### WORK REQUIRED
For this exercise, reproduce the entries below exactly, but only from the line containing "(at 175 99.8))" through the line containing "162 93.44 90))", both included.

### RECORDS TO PROCESS
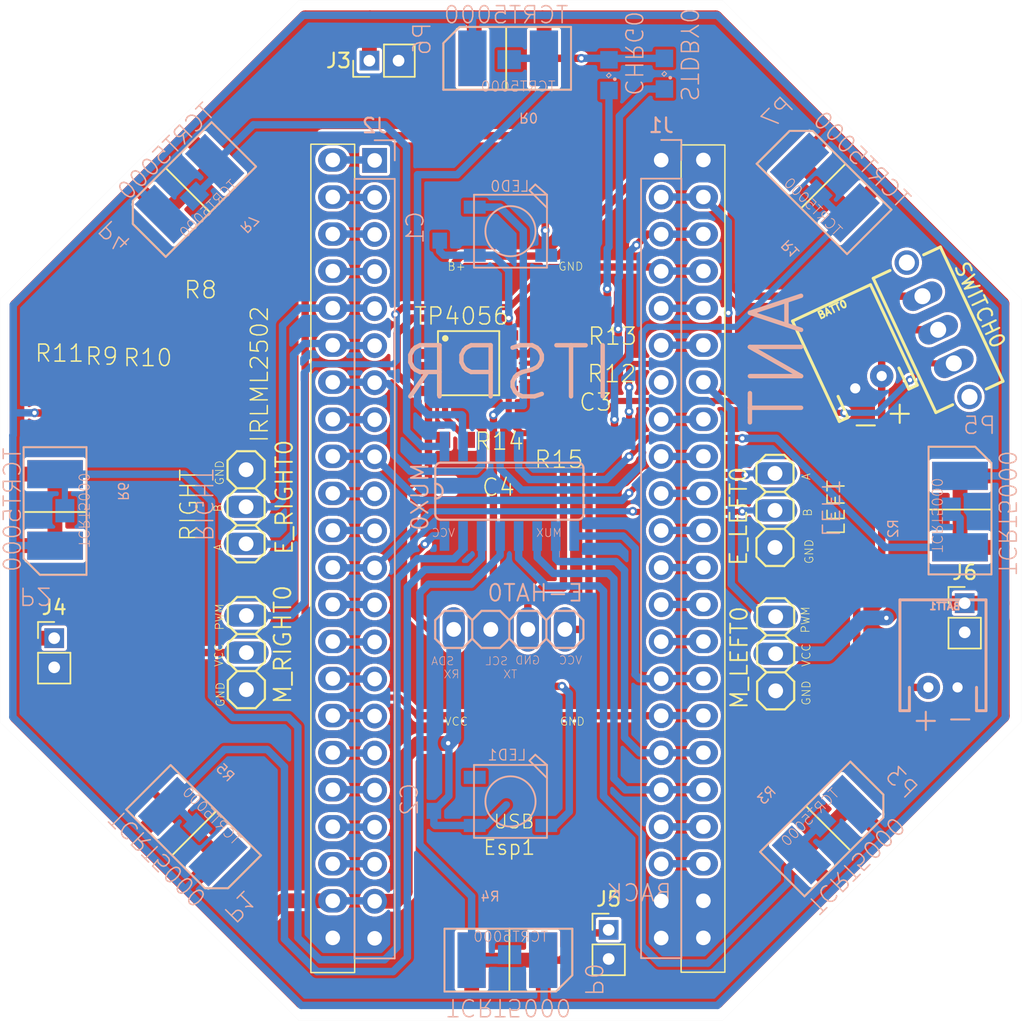
<source format=kicad_pcb>
(kicad_pcb
	(version 20241229)
	(generator "pcbnew")
	(generator_version "9.0")
	(general
		(thickness 1.6)
		(legacy_teardrops no)
	)
	(paper "A4")
	(layers
		(0 "F.Cu" signal)
		(2 "B.Cu" signal)
		(9 "F.Adhes" user "F.Adhesive")
		(11 "B.Adhes" user "B.Adhesive")
		(13 "F.Paste" user)
		(15 "B.Paste" user)
		(5 "F.SilkS" user "F.Silkscreen")
		(7 "B.SilkS" user "B.Silkscreen")
		(1 "F.Mask" user)
		(3 "B.Mask" user)
		(17 "Dwgs.User" user "User.Drawings")
		(19 "Cmts.User" user "User.Comments")
		(21 "Eco1.User" user "User.Eco1")
		(23 "Eco2.User" user "User.Eco2")
		(25 "Edge.Cuts" user)
		(27 "Margin" user)
		(31 "F.CrtYd" user "F.Courtyard")
		(29 "B.CrtYd" user "B.Courtyard")
		(35 "F.Fab" user)
		(33 "B.Fab" user)
		(39 "User.1" user)
		(41 "User.2" user)
		(43 "User.3" user)
		(45 "User.4" user)
	)
	(setup
		(pad_to_mask_clearance 0)
		(allow_soldermask_bridges_in_footprints no)
		(tenting front back)
		(pcbplotparams
			(layerselection 0x00000000_00000000_55555555_5755f5ff)
			(plot_on_all_layers_selection 0x00000000_00000000_00000000_00000000)
			(disableapertmacros no)
			(usegerberextensions no)
			(usegerberattributes yes)
			(usegerberadvancedattributes yes)
			(creategerberjobfile yes)
			(dashed_line_dash_ratio 12.000000)
			(dashed_line_gap_ratio 3.000000)
			(svgprecision 4)
			(plotframeref no)
			(mode 1)
			(useauxorigin no)
			(hpglpennumber 1)
			(hpglpenspeed 20)
			(hpglpendiameter 15.000000)
			(pdf_front_fp_property_popups yes)
			(pdf_back_fp_property_popups yes)
			(pdf_metadata yes)
			(pdf_single_document no)
			(dxfpolygonmode yes)
			(dxfimperialunits yes)
			(dxfusepcbnewfont yes)
			(psnegative no)
			(psa4output no)
			(plot_black_and_white yes)
			(sketchpadsonfab no)
			(plotpadnumbers no)
			(hidednponfab no)
			(sketchdnponfab yes)
			(crossoutdnponfab yes)
			(subtractmaskfromsilk no)
			(outputformat 1)
			(mirror no)
			(drillshape 1)
			(scaleselection 1)
			(outputdirectory "")
		)
	)
	(net 0 "")
	(net 1 "GND")
	(net 2 "VCC")
	(net 3 "AD0")
	(net 4 "EM_ENABLE")
	(net 5 "MUX_A")
	(net 6 "MUX_B")
	(net 7 "MUX_C")
	(net 8 "Net-(SWITCH0-P)")
	(net 9 "Net-(CHRG0-PadC)")
	(net 10 "/<p>MCU and Motors</p>/SDA_RX")
	(net 11 "/<p>MCU and Motors</p>/SCL_TX")
	(net 12 "/<p>MCU and Motors</p>/E_RIGHT_A")
	(net 13 "/<p>MCU and Motors</p>/E_RIGHT_B")
	(net 14 "/<p>MCU and Motors</p>/M_RIGHT_PWM")
	(net 15 "/<p>MCU and Motors</p>/M_LEFT_PWM")
	(net 16 "/<p>MCU and Motors</p>/E_LEFT_B")
	(net 17 "/<p>MCU and Motors</p>/E_LEFT_A")
	(net 18 "Net-(IRLML2502-D)")
	(net 19 "Net-(IRLML2502-G)")
	(net 20 "Net-(LED0-DO)")
	(net 21 "unconnected-(LED1-DO-Pad2-DOUT)")
	(net 22 "Net-(SWITCH0-S)")
	(net 23 "/<p>Proximity Sensors</p>/MUX_X7")
	(net 24 "/<p>Proximity Sensors</p>/MUX_X1")
	(net 25 "/<p>Proximity Sensors</p>/MUX_X5")
	(net 26 "/<p>Proximity Sensors</p>/MUX_X6")
	(net 27 "/<p>Proximity Sensors</p>/MUX_X2")
	(net 28 "/<p>Proximity Sensors</p>/MUX_X4")
	(net 29 "/<p>Proximity Sensors</p>/MUX_X0")
	(net 30 "/<p>Proximity Sensors</p>/MUX_X3")
	(net 31 "/<p>Proximity Sensors</p>/EM")
	(net 32 "Net-(R10-Pad2)")
	(net 33 "Net-(TP4056-STDBY)")
	(net 34 "Net-(R12-Pad2)")
	(net 35 "Net-(TP4056-CHRG)")
	(net 36 "unconnected-(R14-Pad1)")
	(net 37 "Net-(TP4056-PROG)")
	(net 38 "Net-(SWITCH0-O)")
	(net 39 "/<p>Power Supply</p>/TP_B+")
	(net 40 "Net-(Esp1-GPIO13)")
	(net 41 "Net-(Esp1-GPIO11)")
	(net 42 "Net-(Esp1-GPIO17)")
	(net 43 "Net-(Esp1-GPIO36)")
	(net 44 "Net-(Esp1-GPIO20)")
	(net 45 "Net-(Esp1-GPIO46)")
	(net 46 "Net-(Esp1-RST)")
	(net 47 "Net-(Esp1-GPIO9)")
	(net 48 "Net-(Esp1-GPIO14)")
	(net 49 "Net-(Esp1-GPIO15)")
	(net 50 "Net-(Esp1-GPIO37)")
	(net 51 "Net-(Esp1-GPIO19)")
	(net 52 "Net-(Esp1-GPIO35)")
	(net 53 "Net-(Esp1-GPIO38)")
	(net 54 "Net-(Esp1-GPIO42)")
	(net 55 "Net-(Esp1-GPIO12)")
	(net 56 "Net-(Esp1-GPIO2)")
	(net 57 "Net-(J2-Pin_21)")
	(net 58 "Net-(Esp1-GPIO39)")
	(net 59 "Net-(Esp1-GPIO4)")
	(net 60 "Net-(Esp1-GPIO10)")
	(net 61 "Net-(Esp1-GPIO18)")
	(net 62 "Net-(Esp1-GPIO3)")
	(net 63 "Net-(Esp1-GPIO40)")
	(net 64 "Net-(Esp1-GPIO0)")
	(net 65 "unconnected-(J1-Pin_7-Pad29)")
	(net 66 "Net-(Esp1-3V3-Pad1)")
	(footprint "board:SOT23" (layer "F.Cu") (at 123.6211 84.443598 180))
	(footprint "esp32-s3:Untitled" (layer "F.Cu") (at 143.987619 93.354999))
	(footprint "board:1X03" (layer "F.Cu") (at 162.044492 103.271995 90))
	(footprint "Connector_PinHeader_2.00mm:PinHeader_1x02_P2.00mm_Vertical" (layer "F.Cu") (at 150.6 122.2))
	(footprint "board:1X03" (layer "F.Cu") (at 125.75 93.19 -90))
	(footprint "board:R0805" (layer "F.Cu") (at 147.296608 84.041602))
	(footprint "Connector_PinHeader_2.00mm:PinHeader_1x02_P2.00mm_Vertical" (layer "F.Cu") (at 134.2 62.6 90))
	(footprint "board:R0603" (layer "F.Cu") (at 140.091101 88.603597))
	(footprint "board:SOP" (layer "F.Cu") (at 141.0011 83.343598))
	(footprint "board:HH3T90" (layer "F.Cu") (at 173.1811 81.053598 115))
	(footprint "Connector_PinHeader_2.00mm:PinHeader_1x02_P2.00mm_Vertical" (layer "F.Cu") (at 175 99.8))
	(footprint "Connector_PinHeader_2.00mm:PinHeader_1x02_P2.00mm_Vertical" (layer "F.Cu") (at 112.6 102.2))
	(footprint "board:R0805" (layer "F.Cu") (at 147.276608 81.451602))
	(footprint "board:JST-2-PTH" (layer "F.Cu") (at 168.405032 84.646937 25))
	(footprint "board:C0603_420" (layer "F.Cu") (at 147.086608 86.063597))
	(footprint "board:R0805" (layer "F.Cu") (at 118.752493 85.865996 90))
	(footprint "board:R0805" (layer "F.Cu") (at 112.77 85.81 -90))
	(footprint "board:1X03" (layer "F.Cu") (at 162 93.44 90))
	(footprint "board:C0603_420" (layer "F.Cu") (at 140.34 91.760001))
	(footprint "board:1X03" (layer "F.Cu") (at 125.77 103.19 90))
	(footprint "board:R0805" (layer "F.Cu") (at 115.77 85.790001 -90))
	(footprint "board:R0805" (layer "F.Cu") (at 122.4211 79.943598 180))
	(footprint "board:R0805" (layer "F.Cu") (at 147.316608 88.141602 180))
	(footprint "board:1X04" (layer "B.Cu") (at 143.79 101.6 180))
	(footprint "board:C0603_348" (layer "B.Cu") (at 138.6211 113.193598 90))
	(footprint "board:WS2812B" (layer "B.Cu") (at 143.8711 113.393598 180))
	(footprint "board:TCRT5000" (layer "B.Cu") (at 165.644113 115.234112 -135))
	(footprint "board:M0805" (layer "B.Cu") (at 123.114137 114.495864 45))
	(footprint "board:M0805" (layer "B.Cu") (at 143.78 63.48 -90))
	(footprint "board:TCRT5000" (layer "B.Cu") (at 122.201481 115.569706 135))
	(footprint "board:WS2812B" (layer "B.Cu") (at 143.8711 74.293598 180))
	(footprint "board:M0805" (layer "B.Cu") (at 173.129999 93.36 180))
	(footprint "board:TCRT5000" (layer "B.Cu") (at 143.574 62.44))
	(footprint "board:M0805" (layer "B.Cu") (at 114.280001 93.460001))
	(footprint "board:TCRT5000" (layer "B.Cu") (at 143.7986 124.280001 180))
	(footprint "board:TCRT5000" (layer "B.Cu") (at 112.66 93.5486 90))
	(footprint "board:TCRT5000" (layer "B.Cu") (at 121.765888 71.485887 45))
	(footprint "Connector_PinHeader_2.54mm:PinHeader_1x22_P2.54mm_Vertical"
		(layer "B.Cu")
		(uuid "a1136ac4-5943-462d-9858-6a3091377263")
		(at 134.56 69.44 180)
		(descr "Through hole straight pin header, 1x22, 2.54mm pitch, single row")
		(tags "Through hole pin header THT 1x22 2.54mm single row")
		(property "Reference" "J2"
			(at 0 2.38 0)
			(layer "B.SilkS")
			(uuid "4bf69d1e-179a-43f1-875f-5c3ea7782591")
			(effects
				(font
					(size 1 1)
					(thickness 0.15)
				)
				(justify mirror)
			)
		)
		(property "Value" "Conn_01x22"
			(at 0 -55.72 0)
			(layer "B.Fab")
			(uuid "8cf6f9a5-7813-475b-a4c8-c0aa661de7cd")
			(effects
				(font
					(size 1 1)
					(thickness 0.15)
				)
				(justify mirror)
			)
		)
		(property "Datasheet" "~"
			(at 0 0 0)
			(layer "B.Fab")
			(hide yes)
			(uuid "057b4036-70e9-4ddc-b1f8-f9a9bdc47fe6")
			(effects
				(font
					(size 1.27 1.27)
					(thickness 0.15)
				)
				(justify mirror)
			)
		)
		(property "Description" "Generic connector, single row, 01x22, script generated (kicad-library-utils/schlib/autogen/connector/)"
			(at 0 0 0)
			(layer "B.Fab")
			(hide yes)
			(uuid "7adf28af-255c-4476-81d4-5363930ab72e")
			(effects
				(font
					(size 1.27 1.27)
					(thickness 0.15)
				)
				(justify mirror)
			)
		)
		(property ki_fp_filters "Connector*:*_1x??_*")
		(path "/28c0f5d3-95da-4f4a-b3b3-600768b485a3/3df82ecc-b89f-495a-a9c9-3718159bb977")
		(sheetname "/<p>MCU and Motors</p>/")
		(sheetfile "board_1.kicad_sch")
		(attr through_hole)
		(fp_line
			(start 1.38 -1.27)
			(end 1.38 -54.72)
			(stroke
				(width 0.12)
				(type solid)
			)
			(layer "B.SilkS")
			(uuid "4cbee4c0-ccd2-457d-9e06-366731d2a5d4")
		)
		(fp_line
			(start -1.38 1.38)
			(end 0 1.38)
			(stroke
				(width 0.12)
				(type solid)
			)
			(layer "B.SilkS")
			(uuid "a1222678-5ef8-4870-91bf-e0e1c5130547")
		)
		(fp_line
			(start -1.38 0)
			(end -1.38 1.38)
			(stroke
				(width 0.12)
				(type solid)
			)
			(layer "B.SilkS")
			(uuid "cdf4b93d-a6de-47d0-8210-1bf4d6f7e239")
		)
		(fp_line
			(start -1.38 -1.27)
			(end 1.38 -1.27)
			(stroke
				(width 0.12)
				(type solid)
			)
			(layer "B.SilkS")
			(uuid "1d437f33-b46b-4b7d-b5e2-8a0f85d33ded")
		)
		(fp_line
			(start -1.38 -1.27)
			(end -1.38 -54.72)
			(stroke
				(width 0.12)
				(type solid)
			)
			(layer "B.SilkS")
			(uuid "35a7bba9-0f0f-40b0-a328-a8f7613dc16c")
		)
		(fp_line
			(start -1.38 -54.72)
			(end 1.38 -54.72)
			(stroke
				(width 0.12)
				(type solid)
			)
			(layer "B.SilkS")
			(uuid "36fa84d7-5934-4f18-bf2e-d87beddc63ee")
		)
		(fp_line
			(start 1.77 1.78)
			(end -1.77 1.78)
			(stroke
				(width 0.05)
				(type solid)
			)
			(layer "B.CrtYd")
			(uuid "9439dd5c-2001-4882-ba77-5b366f79d2c0")
		)
		(fp_line
			(start 1.77 -55.12)
			(end 1.77 1.78)
			(stroke
				(width 0.05)
				(type solid)
			)
			(layer "B.CrtYd")
			(uuid "c3517925-d2bf-4ff6-bffc-4b1d6deeaff0")
		)
		(fp_line
			(start -1.77 1.78)
			(end -1.77 -55.12)
			(stroke
				(width 0.05)
				(type solid)
			)
			(layer "B.CrtYd")
			(uuid "95e9d6f3-d480-4df3-9e13-55a04b15b7e5")
		)
		(fp_line
			(start -1.77 -55.12)
			(end 1.77 -55.12)
			(stroke
				(width 0.05)
				(type solid)
			)
			(layer "B.CrtYd")
			(uuid "02f66410-04b3-4f51-a9b6-e12781402103")
		)
		(fp_line
			(start 1.27 1.27)
			(end 1.27 -54.61)
			(stroke
				(width 0.1)
				(type solid)
			)
			(layer "B.Fab")
			(uuid "e6b5c0c9-9542-47eb-82eb-bfd4721b4ebb")
		)
		(fp_line
			(start 1.27 -54.61)
			(end -1.27 -54.61)
			(stroke
				(width 0.1)
				(type solid)
			)
			(layer "B.Fab")
			(uuid "7a78266d-7767-46c5-95a5-075dbcf86294")
		)
		(fp_line
			(start -0.635 1.27)
			(end 1.27 1.27)
			(stroke
				(width 0.1)
				(type solid)
			)
			(layer "B.Fab")
			(uuid "a3e91a54-2e30-45c7-a45d-f1fb5ce0eb6c")
		)
		(fp_line
			(start -1.27 0.635)
			(end -0.635 1.27)
			(stroke
				(width 0.1)
				(type solid)
			)
			(layer "B.Fab")
			(uuid "308bb069-d14c-4146-97b5-8a1066554162")
		)
		(fp_line
			(start -1.27 -54.61)
			(end -1.27 0.635)
			(stroke
				(width 0.1)
				(type solid)
			)
			(layer "B.Fab")
			(uuid "c685c192-afce-47a1-a8e5-29809549a4ec")
		)
		(fp_text user "${REFERENCE}"
			(at 0 -26.67 90)
			(layer "B.Fab")
			(uuid "953e8828-abab-4cb2-a29b-3edee047ea00")
			(effects
				(font
					(size 1 1)
					(thickness 0.15)
				)
				(justify mirror)
			)
		)
		(pad "1" thru_hole rect
			(at 0 0 180)
			(size 1.7 1.7)
			(drill 1)
			(layers "*.Cu" "*.Mask")
			(remove_unused_layers no)
			(net 66 "Net-(Esp1-3V3-Pad1)")
			(pinfunction "1")
			(pintype "passive")
			(uuid "3ccfc431-f48a-490c-ba55-2afd922ef55b")
		)
		(pad "2" thru_hole circle
			(at 0 -2.54 180)
			(size 1.7 1.7)
			(drill 1)
			(layers "*.Cu" "*.Mask")
			(remove_unused_layers no)
			(net 57 "Net-(J2-Pin_21)")
			(pinfunction "Pin_21")
			(pintype "passive")
			(uuid "d53c5afd-2242-4b0c-924a-db980ada9b80")
		)
		(pad "3" thru_hole circle
			(at 0 -5.08 180)
			(size 1.7 1.7)
			(drill 1)
			(layers "*.Cu" "*.Mask")
			(remove_unused_layers no)
			(net 46 "Net-(Esp1-RST)")
			(pinfunction "Pin_20")
			(pintype "passive")
			(uuid "eead113c-3bb1-4590-ab69-717a67f6e7b4")
		)
		(pad "4" thru_hole circle
			(at 0 -7.62 180)
			(size 1.7 1.7)
			(drill 1)
			(layers "*.Cu" "*.Mask")
			(remove_unused_layers no)
			(net 59 "Net-(Esp1-GPIO4)")
			(pinfunction "Pin_19")
			(pintype "passive")
			(uuid "d8606747-f814-4825-8ac2-310b32a476bb")
		)
		(pad "5" thru_hole circle
			(at 0 -10.16 180)
			(size 1.7 1.7)
			(drill 1)
			(layers "*.Cu" "*.Mask")
			(remove_unused_layers no)
			(net 13 "/<p>MCU and Motors</p>/E_RIGHT_B")
			(pinfunction "Pin_18")
			(pintype "passive")
			(uuid "730bb111-4841-4eb3-be72-fa4da53035fc")
		)
		(pad "6" thru_hole circle
			(at 0 -12.7 180)
			(size 1.7 1.7)
			(drill 1)
			(layers "*.Cu" "*.Mask")
			(remove_unused_layers no)
			(net 12 "/<p>MCU and Motors</p>/E_RIGHT_A")
			(pinfunction "Pin_17")
			(pintype "passive")
			(uuid "491d39e8-9394-420c-966a-280b20f23b26")
		)
		(pad "7" thru_hole circle
			(at 0 -15.24 180)
			(size 1.7 1.7)
			(drill 1)
			(layers "*.Cu" "*.Mask")
			(remove_unused_layers no)
			(net 3 "AD0")
			(pinfunction "Pin_16")
			(pintype "passive")
			(uuid "c8826c42-2faf-4a63-898d-8b7e93b7ad93")
		)
		(pad "8" thru_hole circle
			(at 0 -17.78 180)
			(size 1.7 1.7)
			(drill 1)
			(layers "*.Cu" "*.Mask")
			(remove_unused_layers no)
			(net 49 "Net-(Esp1-GPIO15)")
			(
... [697047 chars truncated]
</source>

### TASK ANSWER
	(footprint "Connector_PinHeader_2.00mm:PinHeader_1x02_P2.00mm_Vertical" (layer "F.Cu") (at 175 99.8))
	(footprint "Connector_PinHeader_2.00mm:PinHeader_1x02_P2.00mm_Vertical" (layer "F.Cu") (at 112.6 102.2))
	(footprint "board:R0805" (layer "F.Cu") (at 147.276608 81.451602))
	(footprint "board:JST-2-PTH" (layer "F.Cu") (at 168.405032 84.646937 25))
	(footprint "board:C0603_420" (layer "F.Cu") (at 147.086608 86.063597))
	(footprint "board:R0805" (layer "F.Cu") (at 118.752493 85.865996 90))
	(footprint "board:R0805" (layer "F.Cu") (at 112.77 85.81 -90))
	(footprint "board:1X03" (layer "F.Cu") (at 162 93.44 90))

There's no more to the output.